§ Goal of the exercise
Can you restate all of the records below, substituting "enclosing rectangle" for every "bounding box" and leaving everything else unchanged?

━━━━━━━━━━

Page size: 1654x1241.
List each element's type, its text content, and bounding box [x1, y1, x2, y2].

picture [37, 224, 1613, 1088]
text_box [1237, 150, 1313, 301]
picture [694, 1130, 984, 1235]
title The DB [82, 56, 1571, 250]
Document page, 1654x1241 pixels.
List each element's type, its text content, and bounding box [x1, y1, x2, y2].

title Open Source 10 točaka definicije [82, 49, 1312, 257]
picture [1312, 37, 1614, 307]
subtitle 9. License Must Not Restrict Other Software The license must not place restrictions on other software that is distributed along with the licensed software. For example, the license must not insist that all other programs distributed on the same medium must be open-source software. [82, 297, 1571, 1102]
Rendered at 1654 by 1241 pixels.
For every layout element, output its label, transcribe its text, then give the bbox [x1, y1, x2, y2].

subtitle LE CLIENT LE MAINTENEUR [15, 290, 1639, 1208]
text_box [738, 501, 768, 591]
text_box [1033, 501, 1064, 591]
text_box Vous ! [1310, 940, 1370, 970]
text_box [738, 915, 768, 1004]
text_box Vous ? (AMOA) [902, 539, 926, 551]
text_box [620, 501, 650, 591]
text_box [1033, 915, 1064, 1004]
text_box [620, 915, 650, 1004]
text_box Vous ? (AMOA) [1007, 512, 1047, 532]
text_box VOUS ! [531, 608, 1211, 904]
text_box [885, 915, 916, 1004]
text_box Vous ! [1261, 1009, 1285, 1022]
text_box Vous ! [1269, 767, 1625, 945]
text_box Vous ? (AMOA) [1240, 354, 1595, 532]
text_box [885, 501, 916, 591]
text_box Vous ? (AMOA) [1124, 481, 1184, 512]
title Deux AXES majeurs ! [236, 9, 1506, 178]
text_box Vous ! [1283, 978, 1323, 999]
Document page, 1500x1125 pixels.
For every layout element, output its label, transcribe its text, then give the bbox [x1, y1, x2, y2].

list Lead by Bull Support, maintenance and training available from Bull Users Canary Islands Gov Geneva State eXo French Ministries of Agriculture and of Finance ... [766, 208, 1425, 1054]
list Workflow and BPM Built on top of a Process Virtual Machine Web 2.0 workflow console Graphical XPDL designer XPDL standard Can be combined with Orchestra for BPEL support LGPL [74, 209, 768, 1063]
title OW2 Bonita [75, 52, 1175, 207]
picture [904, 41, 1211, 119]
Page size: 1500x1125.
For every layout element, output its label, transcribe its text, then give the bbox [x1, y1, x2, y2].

━━━━━━━━━━

§ The output
Page size: 1654x1241.
List each element's type, its text content, and enclosing rectangle [x1, y1, x2, y2].

picture [37, 224, 1613, 1088]
text_box [1237, 150, 1313, 301]
picture [694, 1130, 984, 1235]
title The DB [82, 56, 1571, 250]
Document page, 1654x1241 pixels.
List each element's type, its text content, and enclosing rectangle [x1, y1, x2, y2].

title Open Source 10 točaka definicije [82, 49, 1312, 257]
picture [1312, 37, 1614, 307]
subtitle 9. License Must Not Restrict Other Software The license must not place restrictions on other software that is distributed along with the licensed software. For example, the license must not insist that all other programs distributed on the same medium must be open-source software. [82, 297, 1571, 1102]
Rendered at 1654 by 1241 pixels.
For every layout element, output its label, transcribe its text, then give the bbox [x1, y1, x2, y2].

subtitle LE CLIENT LE MAINTENEUR [15, 290, 1639, 1208]
text_box [738, 501, 768, 591]
text_box [1033, 501, 1064, 591]
text_box Vous ! [1310, 940, 1370, 970]
text_box [738, 915, 768, 1004]
text_box Vous ? (AMOA) [902, 539, 926, 551]
text_box [620, 501, 650, 591]
text_box [1033, 915, 1064, 1004]
text_box [620, 915, 650, 1004]
text_box Vous ? (AMOA) [1007, 512, 1047, 532]
text_box VOUS ! [531, 608, 1211, 904]
text_box [885, 915, 916, 1004]
text_box Vous ! [1261, 1009, 1285, 1022]
text_box Vous ! [1269, 767, 1625, 945]
text_box Vous ? (AMOA) [1240, 354, 1595, 532]
text_box [885, 501, 916, 591]
text_box Vous ? (AMOA) [1124, 481, 1184, 512]
title Deux AXES majeurs ! [236, 9, 1506, 178]
text_box Vous ! [1283, 978, 1323, 999]
Document page, 1500x1125 pixels.
For every layout element, output its label, transcribe its text, then give the bbox [x1, y1, x2, y2].

list Lead by Bull Support, maintenance and training available from Bull Users Canary Islands Gov Geneva State eXo French Ministries of Agriculture and of Finance ... [766, 208, 1425, 1054]
list Workflow and BPM Built on top of a Process Virtual Machine Web 2.0 workflow console Graphical XPDL designer XPDL standard Can be combined with Orchestra for BPEL support LGPL [74, 209, 768, 1063]
title OW2 Bonita [75, 52, 1175, 207]
picture [904, 41, 1211, 119]
Page size: 1500x1125.
For every layout element, output its label, transcribe its text, then give the bbox [x1, y1, x2, y2].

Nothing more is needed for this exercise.